■ Directions for this task ■
Without pictures, retype the following entries exactly.
───── Extracted information ─────
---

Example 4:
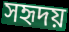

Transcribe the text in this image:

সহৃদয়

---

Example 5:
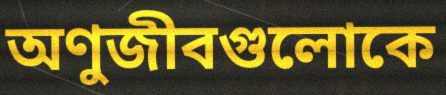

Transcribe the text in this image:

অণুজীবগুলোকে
─────
■ Answer to this problem ■
---

Example 4:

Transcribe the text in this image:

সহৃদয়

---

Example 5:

Transcribe the text in this image:

অণুজীবগুলোকে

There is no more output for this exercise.